Jika kita gabungkan ketiga perspektif ini, kita akan melihat bahwa syukur memiliki dimensi yang sangat kaya. Secara eksistensial, syukur adalah kesadaran bahwa hidup ini absurd, tetapi kita tetap memilih untuk menjalaninya dengan bermakna. Secara sufistik, syukur adalah kesadaran bahwa hidup ini adalah anugerah, dan kita merasakan kehadiran Tuhan dalam setiap detailnya. Secara fenomenologis, syukur adalah kesadaran bahwa hidup ini dialami melalui tubuh, indera, dan dunia, dan bahwa setiap pengalaman baik itu makan, bekerja, beristirahat adalah kesempatan untuk merasakan keterhubungan dengan realitas yang lebih luas.

Mari kita lihat contoh konkret. Seorang buruh harian di kota besar bangun pagi, berangkat kerja tanpa sarapan, dan baru bisa makan setelah menerima upah harian. Dari luar, hidupnya tampak keras dan melelahkan. Namun, jika ia menjalani hidup dengan kesadaran eksistensial, ia bisa menemukan makna dalam perjuangannya. Ia bisa berkata pada dirinya sendiri: “Aku memilih untuk bekerja, karena dengan ini aku memberi makan keluargaku. Hidupku mungkin berat, tetapi aku tidak menyerah.” Dalam kesadaran itu, ia menemukan martabat. Seorang petani di desa, sebaliknya, bangun pagi, berdoa, lalu makan singkong rebus sebelum pergi ke sawah. Ia tahu bahwa singkong itu sederhana, tetapi ia merasakannya sebagai rezeki yang penuh berkah. Ia bekerja di sawah bukan hanya untuk mencari nafkah, tetapi juga sebagai bentuk ibadah: merawat bumi yang dititipkan Tuhan. Ketika panen tiba, ia bersyukur bukan hanya karena ada hasil, tetapi juga karena ia merasa menjadi bagian dari alur kasih sayang Tuhan yang menghidupi banyak orang. Seorang mahasiswa di kota besar duduk di kantin kampus, memesan sepiring nasi goreng. Jika ia berhenti sejenak dan merasakannya secara fenomenologis, ia akan menyadari banyak hal: aroma bawang putih yang ditumis, suara sendok yang beradu dengan piring, rasa pedas yang membuat tubuh hangat, tawa teman-teman di sekitarnya, cahaya matahari yang masuk dari jendela. Semua itu membentuk pengalaman makan yang utuh. Jika ia menambahkan kesadaran sufistik, ia akan melihat bahwa nasi goreng itu adalah rezeki dari Tuhan, yang hadir melalui tangan koki, melalui beras yang ditanam petani, melalui minyak yang diproduksi dari kelapa sawit, melalui garam yang diambil dari laut. Jika ia menambahkan kesadaran eksistensialis, ia akan menyadari bahwa ia bebas untuk memilih bagaimana ia memaknai pengalaman itu: apakah sekadar rutinitas, ataukah momen untuk bersyukur dan merasakan hidup.

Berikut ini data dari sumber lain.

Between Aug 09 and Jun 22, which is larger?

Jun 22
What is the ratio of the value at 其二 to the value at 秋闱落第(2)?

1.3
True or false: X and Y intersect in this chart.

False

Dengan cara ini, syukur tidak lagi dipahami sebagai sesuatu yang abstrak, melainkan sebagai pengalaman yang konkret, tubuhiah, dan spiritual sekaligus. Syukur adalah ketika kita merasakan nasi hangat di lidah, lalu menyadari bahwa itu adalah anugerah. Syukur adalah ketika kita merasakan lelah di tubuh setelah bekerja, lalu menyadari bahwa itu adalah tanda bahwa kita masih hidup dan mampu berjuang. Syukur adalah ketika kita merasakan tawa anak-anak, lalu menyadari bahwa itu adalah kebahagiaan yang tidak bisa dibeli dengan uang.

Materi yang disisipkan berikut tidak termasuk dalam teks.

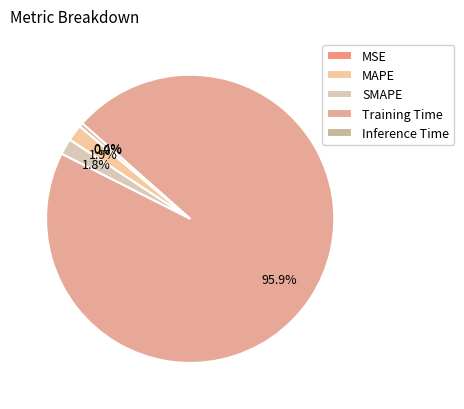

The Inference Time slice represents 0% of the pie. True or false?

True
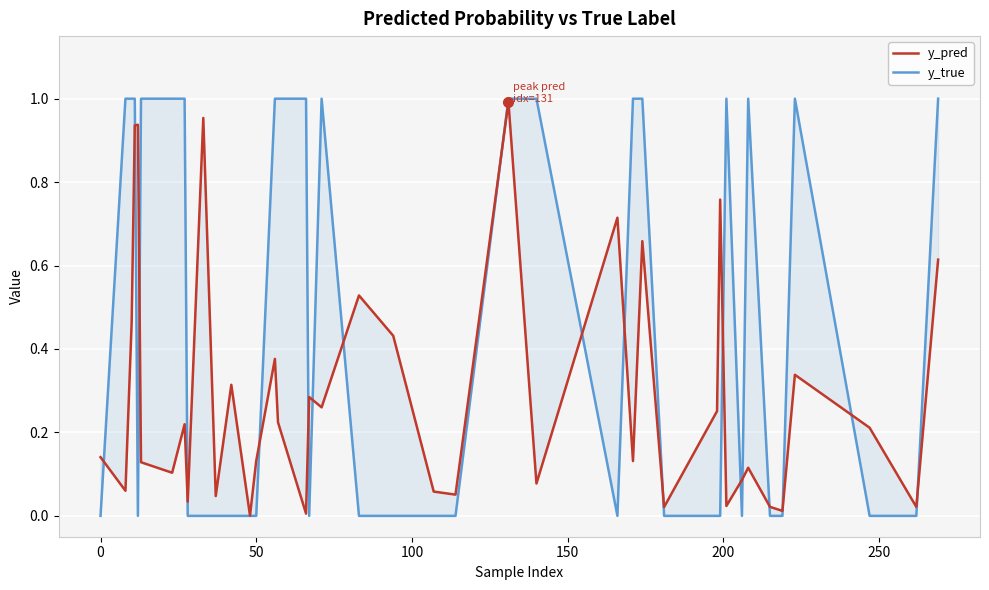

Which series ends up on top after the final intersection of y_true and y_pred?

y_true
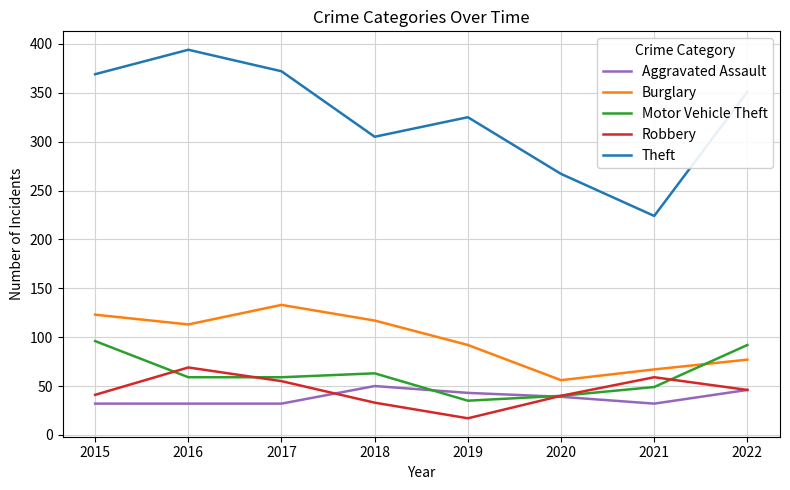

Which series changed the most between 2017 and 2019?

Theft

Maka, syukuri rezekimu hari ini. Syukuri makanan yang ada, pekerjaan yang menanti, keluarga yang mendukung, kesehatan yang memungkinkanmu bergerak, dan kesempatan yang membawamu sampai di titik ini. Syukuri juga tantangan, kesulitan, dan keterbatasan, karena semua itu membentuk dirimu menjadi manusia yang lebih sadar, lebih rendah hati, dan lebih dekat dengan Tuhan. Jangan lupa, di luar sana ada banyak orang yang bermimpi bisa menjalani hidup senyaman dirimu.